> [Task prompt]:
Check every line below, and copy those that include "rather".

Collected data
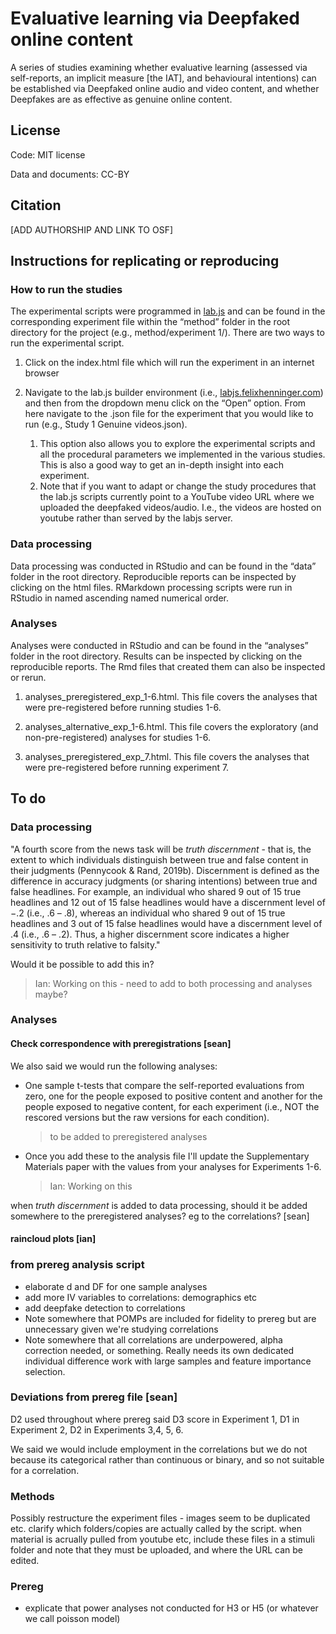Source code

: # Evaluative learning via Deepfaked online content

A series of studies examining whether evaluative learning (assessed via self-reports, an implicit measure [the IAT], and behavioural intentions) can be established via Deepfaked online audio and video content, and whether Deepfakes are as effective as genuine online content.

## License

Code: MIT license

Data and documents: CC-BY



## Citation

[ADD AUTHORSHIP AND LINK TO OSF]



## Instructions for replicating or reproducing

### How to run the studies

The experimental scripts were programmed in [lab.js](https://lab.js.org/) and can be found in the corresponding experiment file within the “method” folder in the root directory for the project (e.g., method/experiment 1/). There are two ways to run the experimental script. 

1.  Click on the index.html file which will run the experiment in an internet browser 

2. Navigate to the lab.js builder environment (i.e., [labjs.felixhenninger.com](https://labjs.felixhenninger.com/)) and then from the dropdown menu click on the “Open” option. From here navigate to the .json file for the experiment that you would like to run (e.g., Study 1 Genuine videos.json). 
   1. This option also allows you to explore the experimental scripts and all the procedural parameters we implemented in the various studies. This is also a good way to get an in-depth insight into each experiment. 
   2. Note that if you want to adapt or change the study procedures that the lab.js scripts currently point to a YouTube video URL where we uploaded the deepfaked videos/audio. I.e., the videos are hosted on youtube rather than served by the labjs server. 

### Data processing

Data processing was conducted in RStudio and can be found in the “data” folder in the root directory. Reproducible reports can be inspected by clicking on the html files. RMarkdown processing scripts were run in RStudio in named ascending named numerical order. 

### Analyses

Analyses were conducted in RStudio and can be found in the “analyses” folder in the root directory. Results can be inspected by clicking on the reproducible reports. The Rmd files that created them can also be inspected or rerun.

1. analyses_preregistered_exp_1-6.html. This file covers the analyses that were pre-registered before running studies 1-6. 

2. analyses_alternative_exp_1-6.html. This file covers the exploratory (and non-pre-registered) analyses for studies 1-6.

3. analyses_preregistered_exp_7.html. This file covers the analyses that were pre-registered before running experiment 7. 



## To do

### Data processing

"A fourth score from the news task will be *truth discernment* - that is, the extent to which individuals distinguish between true and false content in their judgments (Pennycook & Rand, 2019b). Discernment is defined as the difference in accuracy judgments (or sharing intentions) between true and false headlines. For example, an individual who shared 9 out of 15 true headlines and 12 out of 15 false headlines would have a discernment level of −.2 (i.e., .6 – .8), whereas an individual who shared 9 out of 15 true headlines and 3 out of 15 false headlines would have a discernment level of .4 (i.e., .6 – .2). Thus, a higher discernment score indicates a higher sensitivity to truth relative to falsity."  

Would it be possible to add this in?

> Ian: Working on this - need to add to both processing and analyses maybe?



### Analyses

#### Check correspondence with preregistrations [sean]

We also said we would run the following analyses: 

- One sample t-tests that compare the self-reported evaluations from zero, one for the people exposed to positive content and another for the people exposed to negative content, for each experiment (i.e., NOT the rescored versions but the raw versions for each condition).

  > to be added to preregistered analyses
  
- Once you add these to the analysis file I'll update the Supplementary Materials paper with the values from your analyses for Experiments 1-6.  

  > Ian: Working on this



when *truth discernment* is added to data processing, should it be added somewhere to the preregistered analyses? eg to the correlations? [sean]



#### raincloud plots [ian]



### from prereg analysis script

- elaborate d and DF for one sample analyses 
- add more IV variables to correlations: demographics etc
- add deepfake detection to correlations
- Note somewhere that POMPs are included for fidelity to prereg but are unnecessary given we're studying correlations
- Note somewhere that all correlations are underpowered, alpha correction needed, or something. Really needs its own dedicated individual difference work with large samples and feature importance selection.



### Deviations from prereg file [sean]

D2 used throughout where prereg said D3 score in Experiment 1, D1 in Experiment 2,  D2 in Experiments 3,4, 5, 6.

We said we would include employment in the correlations but we do not because its categorical rather than continuous or binary, and so not suitable for a correlation. 



### Methods

Possibly restructure the experiment files - images seem to be duplicated etc. clarify which folders/copies are actually called by the script. when material is acrually pulled from youtube etc, include these files in a stimuli folder and note that they must be uploaded, and where the URL can be edited.



### Prereg

- explicate that power analyses not conducted for H3 or H5 (or whatever we call poisson model)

> [Result for this exercise]:
   2. Note that if you want to adapt or change the study procedures that the lab.js scripts currently point to a YouTube video URL where we uploaded the deepfaked videos/audio. I.e., the videos are hosted on youtube rather than served by the labjs server. 
We said we would include employment in the correlations but we do not because its categorical rather than continuous or binary, and so not suitable for a correlation. 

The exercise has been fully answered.